疥癬〔かいせん〕 家庭の医学

 疥癬虫の皮膚寄生によって起こる皮膚病で、他人から感染して起こるものです。
 以前は衛生状態のわるい環境に生活している人に多いといわれていましたし、また他人からうつる性病的なものといわれていました。そのため、戦後の衛生状態のわるいときに多発して流行をみました。しかし、最近の疥癬は共同生活者の間の流行が多いようです。たとえば老人ホーム、身障児施設などに多発することがあります。

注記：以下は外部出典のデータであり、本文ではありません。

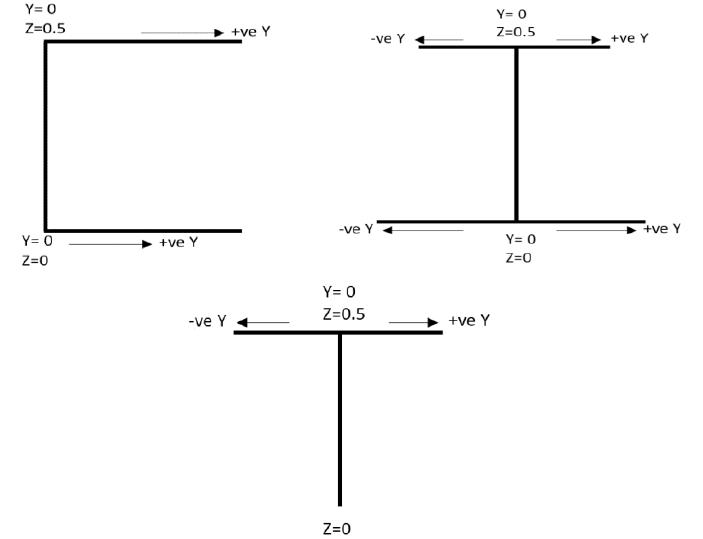
Figure 1: Cross-sections C, I and T of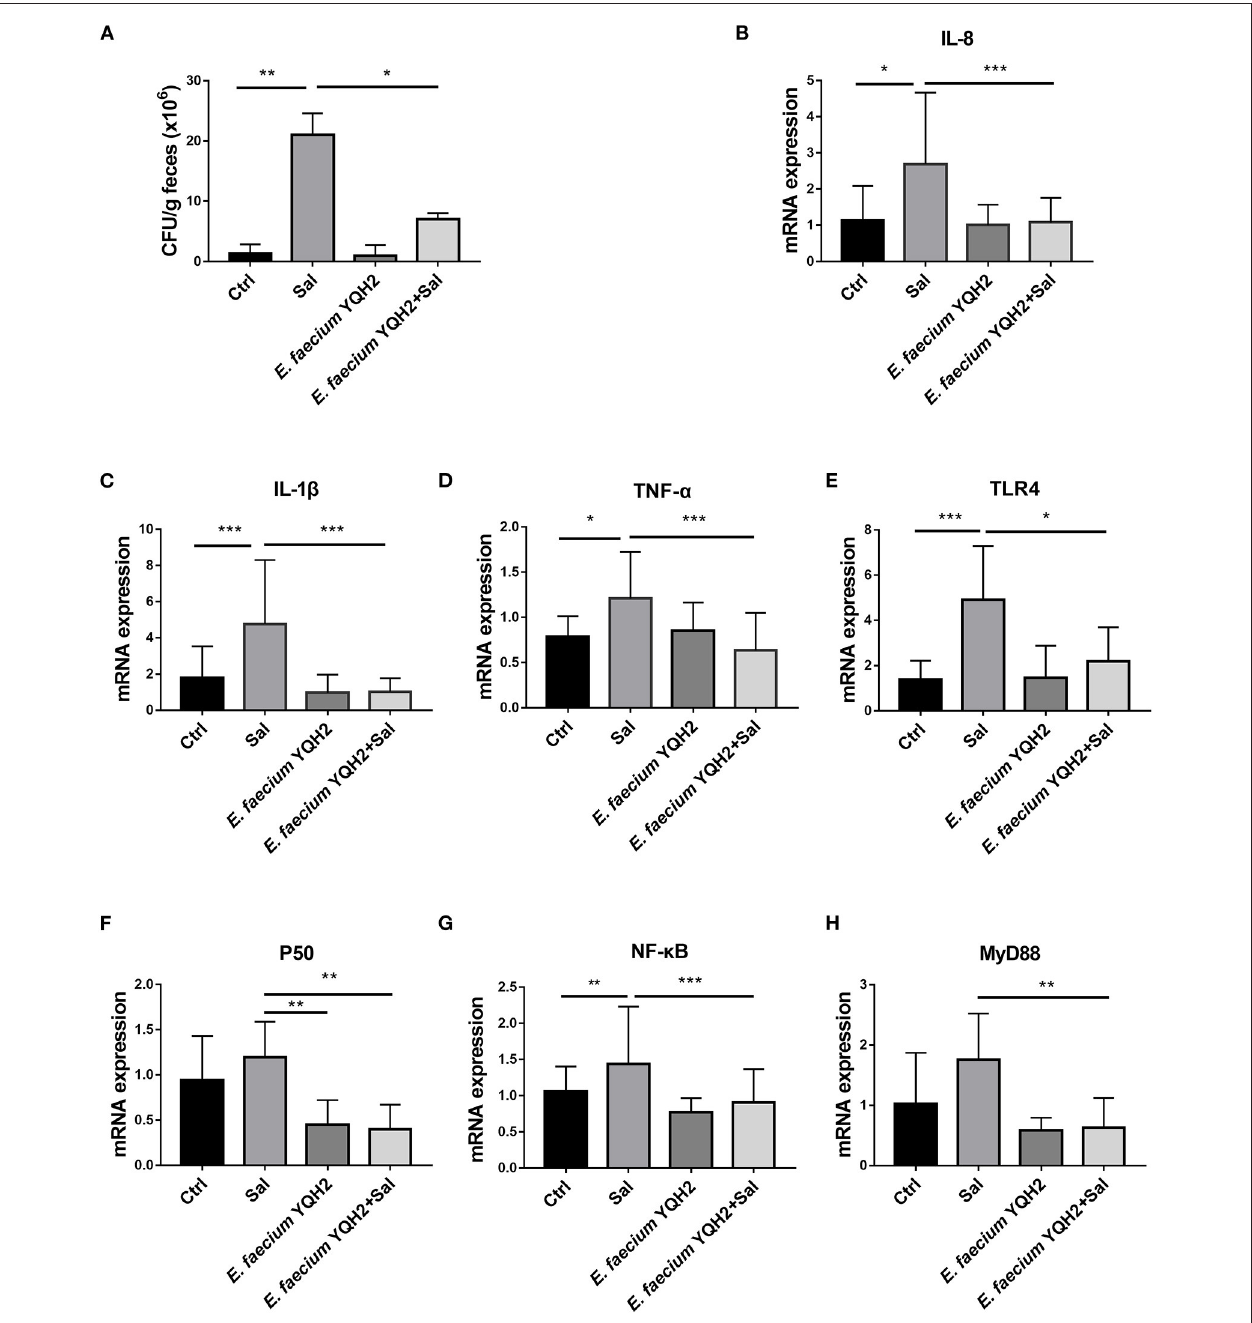
FIGURE 2 | Enterococcus faecium YQH2 downregulated the NF- κ B signaling pathway to improve the inflammation. (A) The level of S. typhimurium in feces was detected by colonization test. (B–H) The mRNA expressions of IL-8, IL-1 β , TNF- α , TLR4, P50, NF- κ B, and MyD88 detected by RT-qPCR, n = 8. * p < 0.05, ** p < 0.01, *** p <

 疥癬虫が皮膚に寄生すると、その表面から皮膚の中に向かってトンネルを掘って入っていきます。そのため皮膚のやわらかい部分に寄生します。たとえば指の間、乳房下、陰部、下腹部などの屈面、わきの下、内またなどにかゆい丘疹(きゅうしん)が集まってできてきます。特有な寄生部位として、指の間と亀頭に丘疹をみることがあげられます。そのため、疥癬を疑ったときは、これらの発生部位をよく見ることが大切です。
 もう一つは、この虫は夜間に活動するので、夜になるとかゆみが激しくなるのも特徴です。
 また、皮膚にトンネルを掘って線状になって見えることもあります。これを疥癬トンネルといっていますが、トンネルのつき当たりの皮膚を採取して顕微鏡で見ると、疥癬虫を見つけることができます。この虫はめす(雌)が多いので、トンネルから卵を見つけることができます。これが疥癬の診断には大切です。


[治療]
 イベルメクチン内服が原則です。安全性の確立していない小児などにはフェノトリンローション、硫黄軟膏(なんこう)、クロタミトン軟膏を外用します。
 患者の寝具、下着の消毒が必要で、日光消毒が有効です。